15.4 Trasformazioni della nobiltà
La crisi delle rendite signorili andò di pari passo con alcune importanti trasformazioni nella composizione della nobiltà stessa. Dal punto di vista economico, la nobiltà medievale era un gruppo molto eterogeneo e stratificato. La maggior parte era costituita da nobili poveri, il cui livello di vita non differiva molto da quello dei piccoli e medi contadini, mentre era assai lontano da quello dei nobili più ricchi, proprietari di vaste terre e di castelli.

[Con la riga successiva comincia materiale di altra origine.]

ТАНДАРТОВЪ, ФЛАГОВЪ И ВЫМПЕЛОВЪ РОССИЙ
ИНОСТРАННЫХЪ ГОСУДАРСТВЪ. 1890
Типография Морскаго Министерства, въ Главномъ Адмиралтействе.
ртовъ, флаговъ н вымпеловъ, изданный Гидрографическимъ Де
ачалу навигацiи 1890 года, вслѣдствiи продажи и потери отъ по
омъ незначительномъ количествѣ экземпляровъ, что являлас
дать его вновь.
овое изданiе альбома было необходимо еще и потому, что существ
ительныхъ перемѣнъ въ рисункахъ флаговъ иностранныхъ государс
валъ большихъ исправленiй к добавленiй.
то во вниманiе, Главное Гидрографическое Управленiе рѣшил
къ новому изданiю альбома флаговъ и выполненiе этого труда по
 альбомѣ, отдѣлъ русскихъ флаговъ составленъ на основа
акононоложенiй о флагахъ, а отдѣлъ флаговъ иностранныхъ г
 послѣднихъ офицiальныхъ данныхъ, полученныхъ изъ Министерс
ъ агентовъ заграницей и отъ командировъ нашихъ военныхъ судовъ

Oltre a essere molto differenziata al suo interno, la nobiltà era anche un gruppo fluido, che si rinnovava costantemente. I motivi di questo fenomeno sono molti. Anzitutto i quadri della nobiltà erano sottoposti a un'incessante emorragia a causa delle continue guerre che li vedevano nel ruolo di protagonisti: il nobile medievale doveva essere principalmente un guerriero e il rispetto per il vinto, soprattutto se di stirpe illustre, non rientrava nel codice di comportamento dei cavalieri dell'epoca, che univano quasi sempre alla vittoria la vendetta, il saccheggio, la confisca dei beni, la richiesta di riscatti.

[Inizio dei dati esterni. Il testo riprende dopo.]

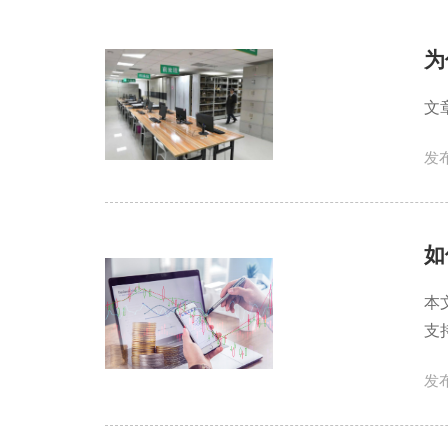
为
文
发布
如
本
支
发布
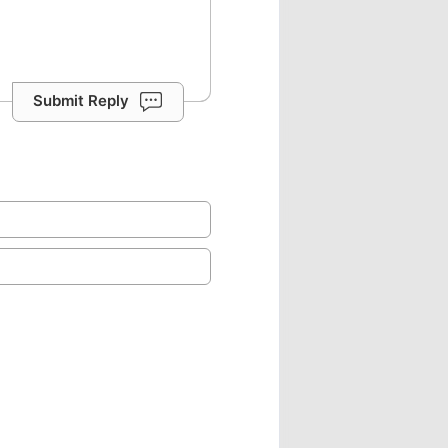
Submit Reply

La preoccupazione costante, per un nobile, era quella di mantenere indiviso il proprio patrimonio: un'equa spartizione tra tutti gli eredi avrebbe significato il decadimento della casata e la perdita di un prestigio ritenuto inscindibile dalla ricchezza e dal lusso. Accadeva così che molti membri di una famiglia nobile venissero rinchiusi nei monasteri o entrassero nei ranghi ecclesiastici.

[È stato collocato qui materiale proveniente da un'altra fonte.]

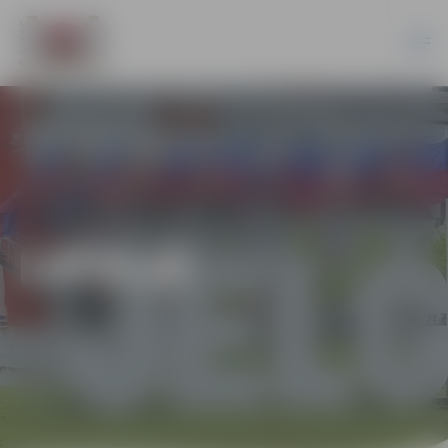
LATVIJĀ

A questo deflusso dai ranghi della nobiltà faceva riscontro un movimento opposto: l'ascesa di individui socialmente emergenti che s'infiltravano nella nobiltà consacrando, con l'acquisizione di un rango, il proprio successo nel campo, meno glorioso, degli affari. Borghesi e contadini arricchiti venivano così a formare una nuova nobiltà, intraprendente e affarista.